Another early effect of the decisive election result is that clean energy stocks are down. The iShares Global Clean Energy exchange traded fund, whose biggest holdings are the solar panel company First Solar and the Spanish utility and renewables developer Iberdola, is down about 6%. The iShares U.S. Energy ETF, meanwhile, whose largest holdings are Exxon and Chevron, is up over 3%. Some specific publicly traded clean energy stocks have sunk, especially residential solar companies like Sunrun, which is down about 30% compared to Tuesday. “That renewables companies are falling more than fossil energy companies are rising, however, indicates that the market is not expecting a Trump White House to do much to improve oil and gas profitability or production, which has actually increased in the Biden years thanks to the spikes in energy prices following the Russian invasion of Ukraine and continued exploitation of America’s oil and gas resources through hydraulic fracturing,” wrote Heatmap’s Matthew Zeitlin.
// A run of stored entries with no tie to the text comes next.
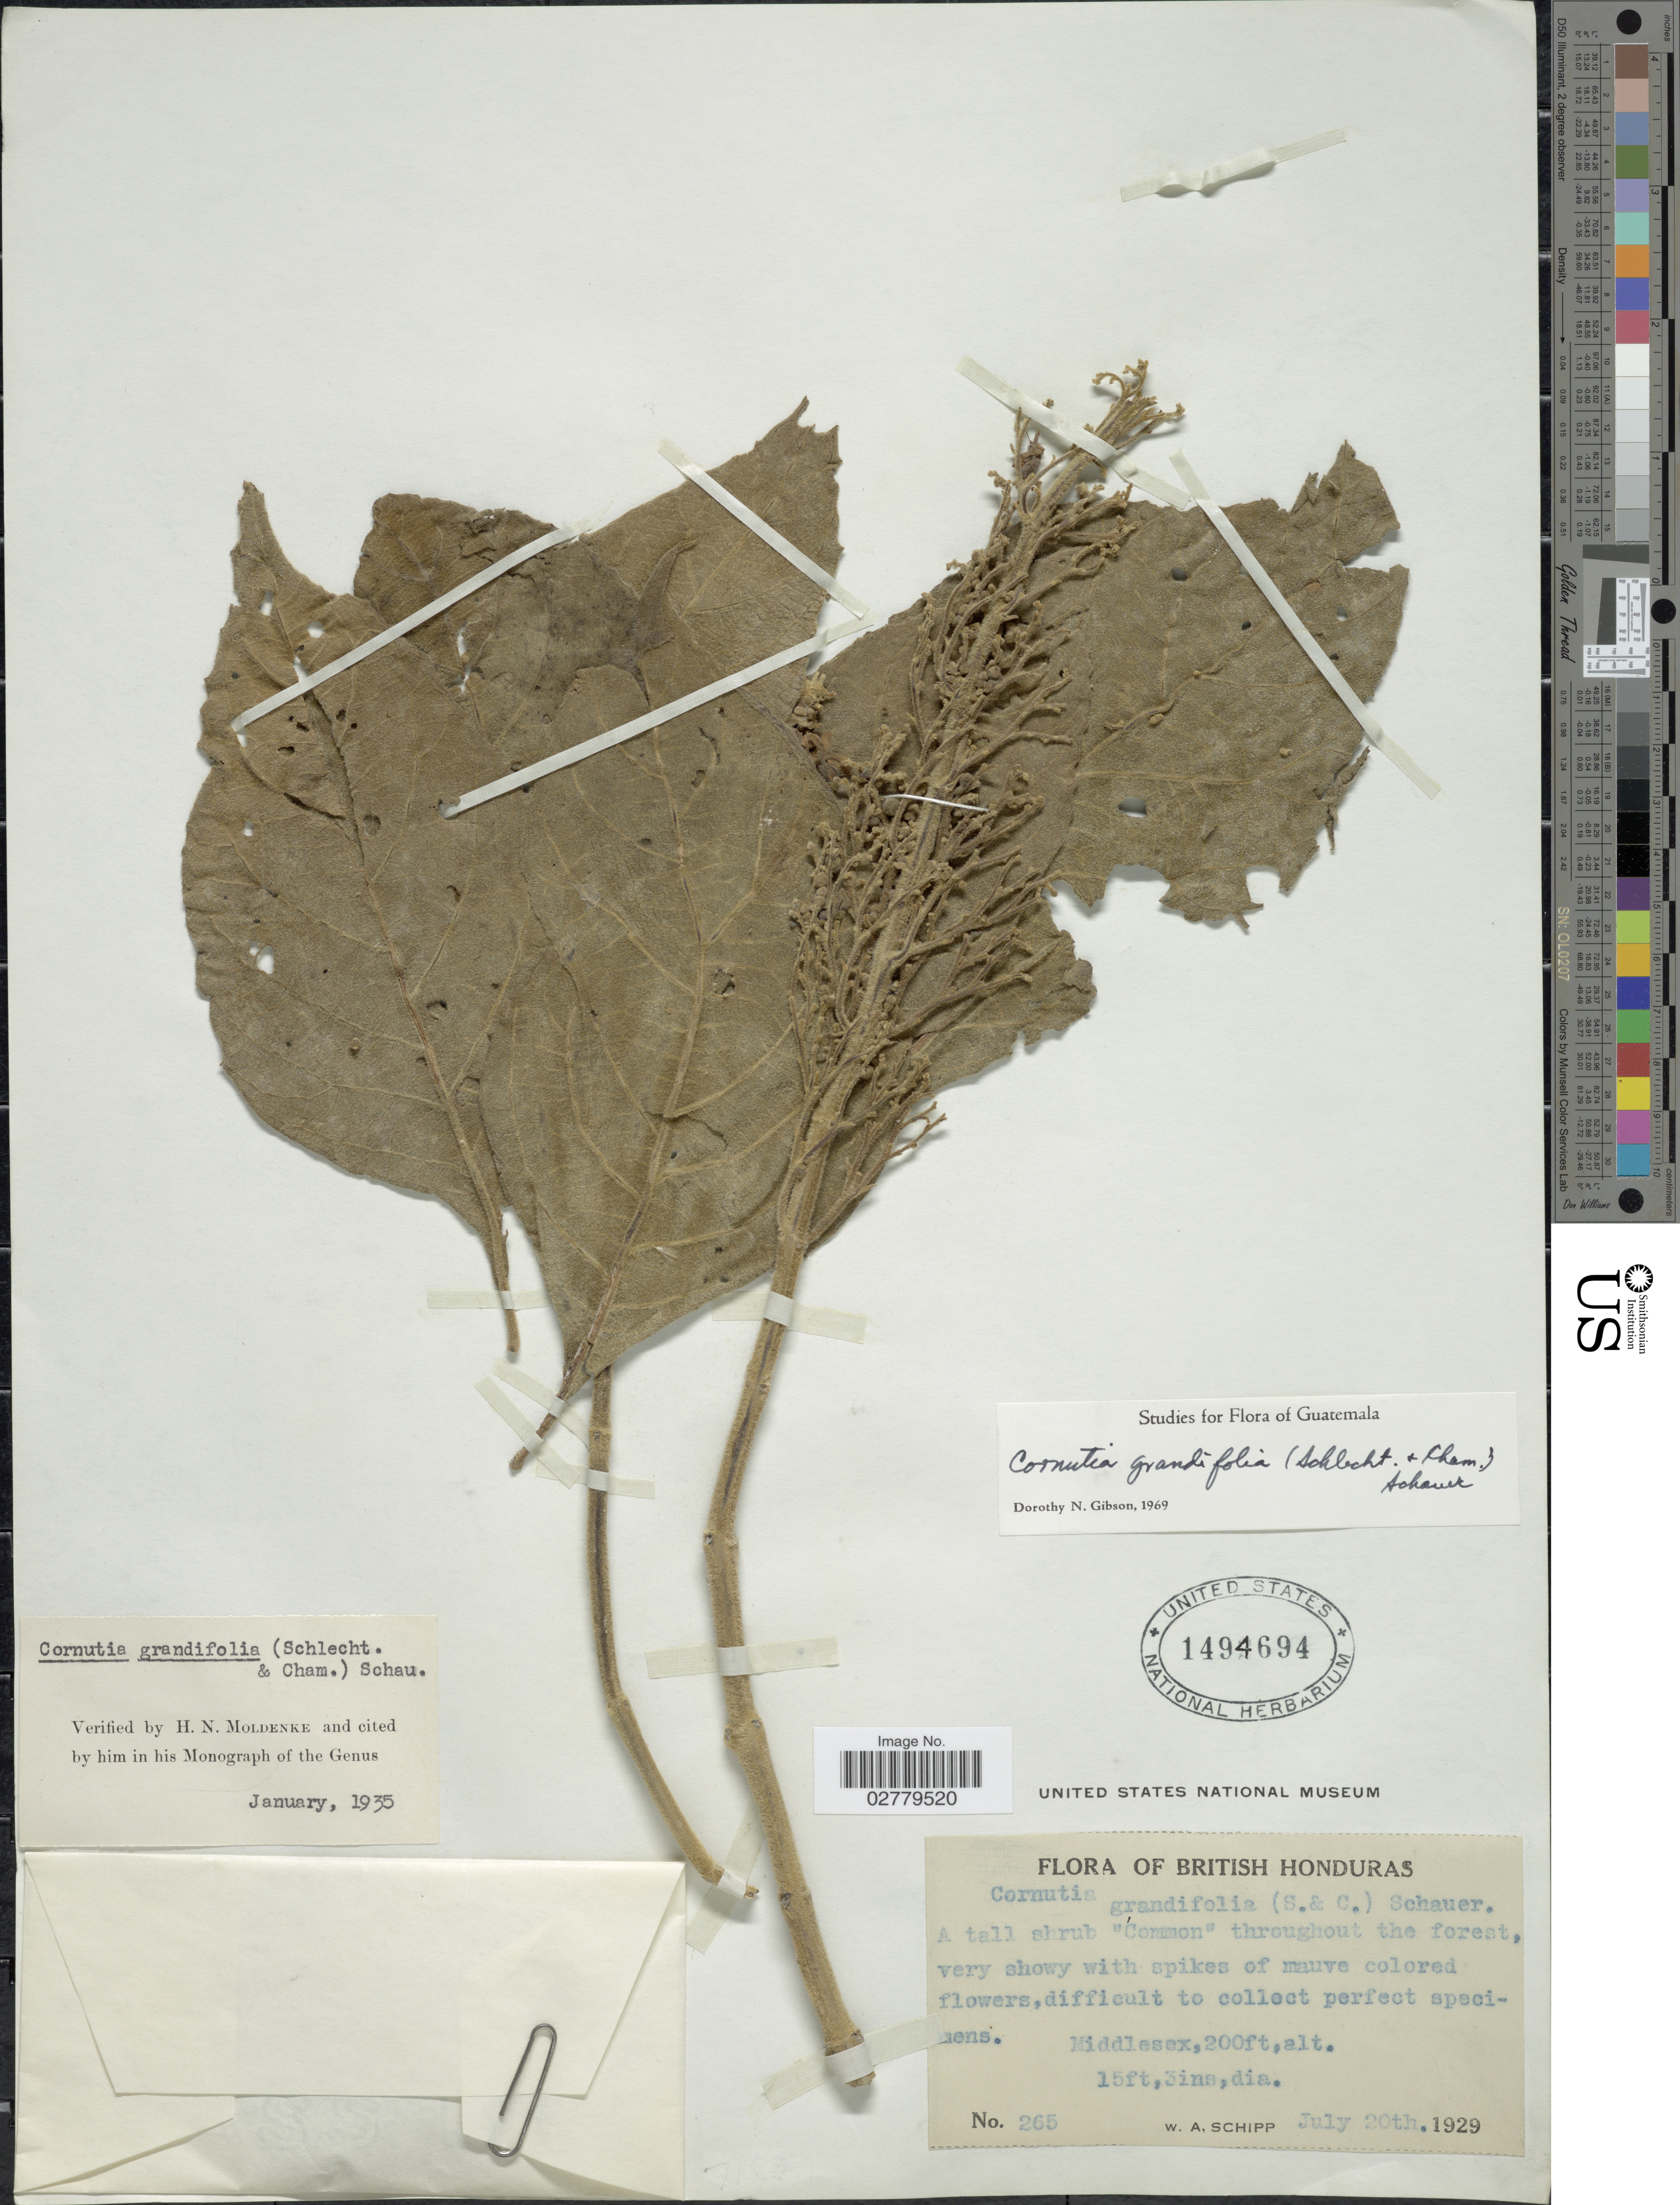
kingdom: Plantae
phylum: Tracheophyta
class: Magnoliopsida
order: Lamiales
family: Lamiaceae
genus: Cornutia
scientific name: Cornutia grandifolia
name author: (Cham. & Schltdl.) Schauer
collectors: W. Schipp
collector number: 265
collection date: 1929-07-20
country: Belize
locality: British Honduras. Middlesex.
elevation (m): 61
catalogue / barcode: US 1494694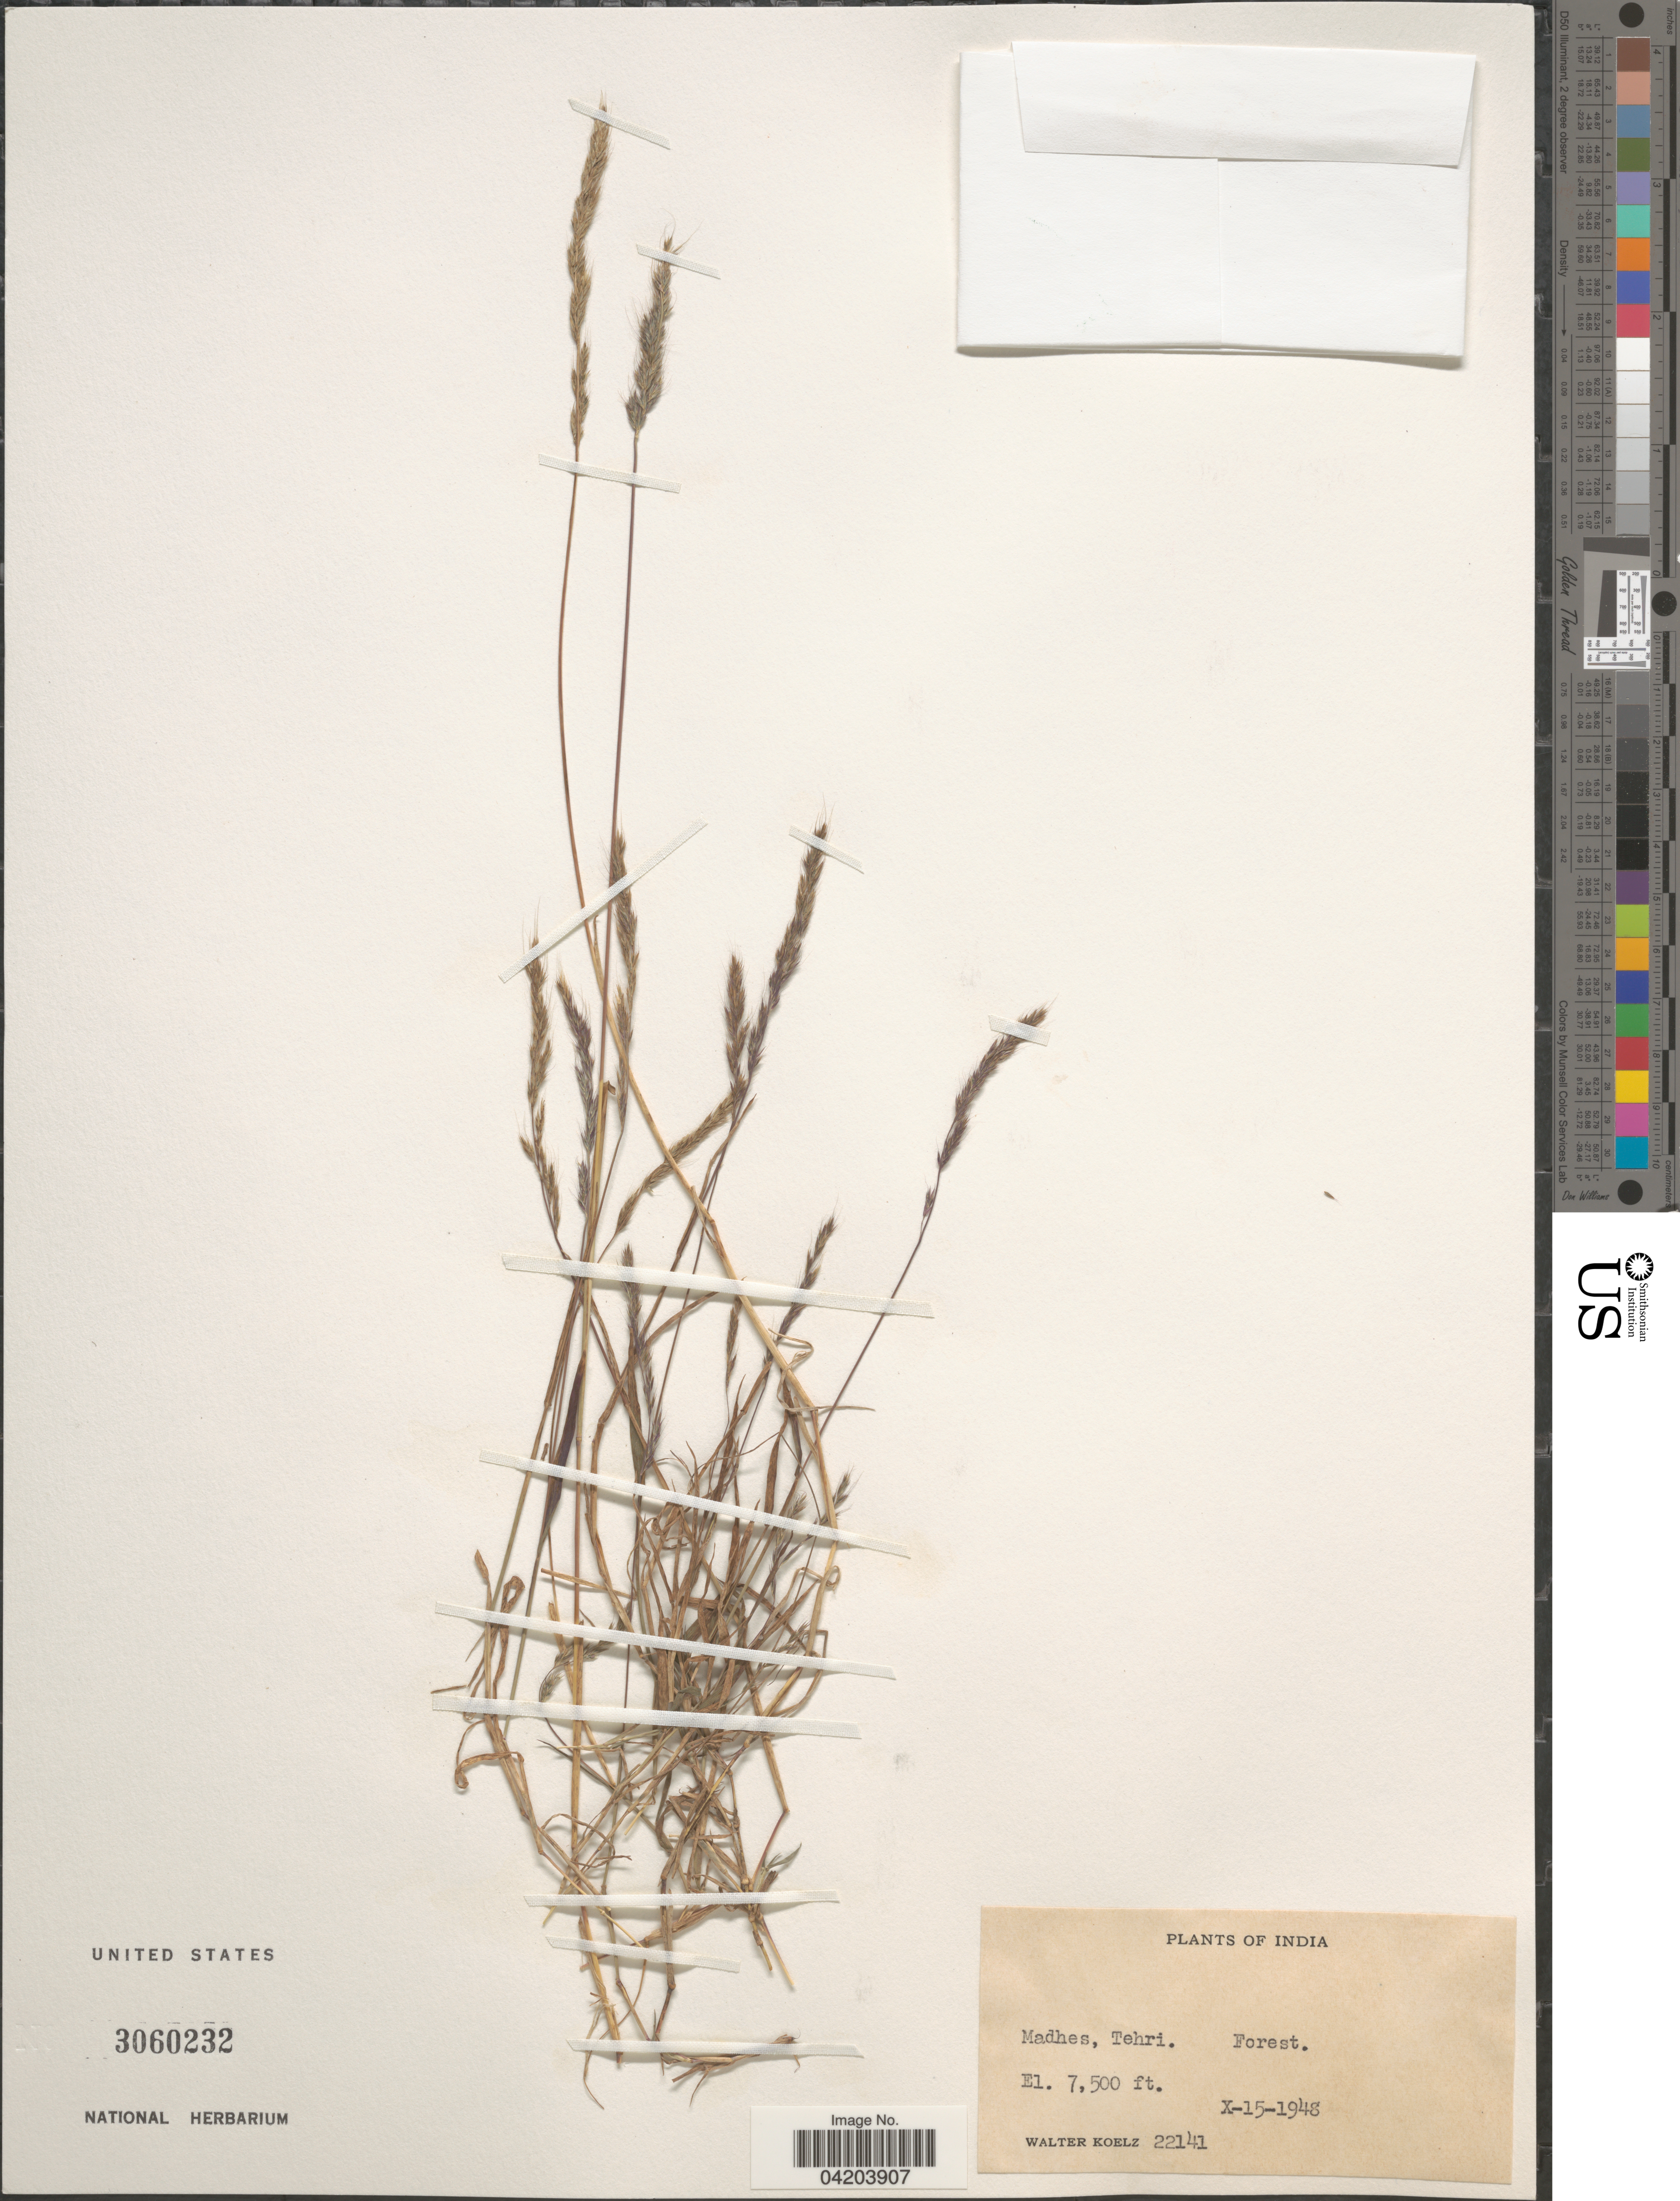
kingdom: Plantae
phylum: Tracheophyta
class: Liliopsida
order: Poales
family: Poaceae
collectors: W. N. Koelz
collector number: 22141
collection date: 1948-10-15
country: India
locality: Madhes, Tehri.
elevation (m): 2286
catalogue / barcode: US 3060232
Hurricane Rafael swept through Cuba yesterday as a Category 3 storm, knocking out the power grid and leaving 10 million people without electricity. Widespread flooding is reported. The island was still recovering from last month’s Hurricane Oscar, which left at least six people dead. The electrical grid – run by oil-fired power plants – has collapsed several times over the last few weeks. Meanwhile, the U.S. Bureau of Safety and Environmental Enforcement said yesterday that about 17% of crude oil production and 7% of natural gas output in the Gulf of Mexico was shut down because of Rafael.
It is “virtually certain” that 2024 will be the warmest year on record, according to the European Copernicus Climate Change Service. In October, the global average surface air temperature was about 60 degrees Fahrenheit, or nearly 3 degrees Fahrenheit warmer than pre-industrial averages for that month. This year is also on track to be the first entire calendar year in which temperatures are more than 1.5 degrees Celsius above pre-industrial levels. “This marks a new milestone in global temperature records and should serve as a catalyst to raise ambition for the upcoming climate change conference,” said Copernicus deputy director Dr. Samantha Burgess.
C3S
The world is falling short of its goal to double the rate of energy efficiency improvements by 2030, the International Energy Agency said in its new Energy Efficiency 2024 report. Global primary energy intensity – which the IEA explained is a measure of efficiency – will improve by 1% this year, the same as last year. It needs to be increasing by 4% by the end of the decade to meet a goal set at last year’s COP. “Boosting energy efficiency is about getting more from everyday technologies and industrial processes for the same amount of energy input, and means more jobs, healthier cities and a range of other benefits,” the IEA said. “Improving the efficiency of buildings and vehicles, as well as in other areas, is central to clean energy transitions, since it simultaneously improves energy security, lowers energy bills for consumers and reduces greenhouse gas emissions.” The group called for more government action as well as investment in energy efficient technologies.
Deforestation in Brazil’s Amazon fell by 30.6% in the 12 months leading up to July, compared to a year earlier. It is now at the lowest levels since 2015.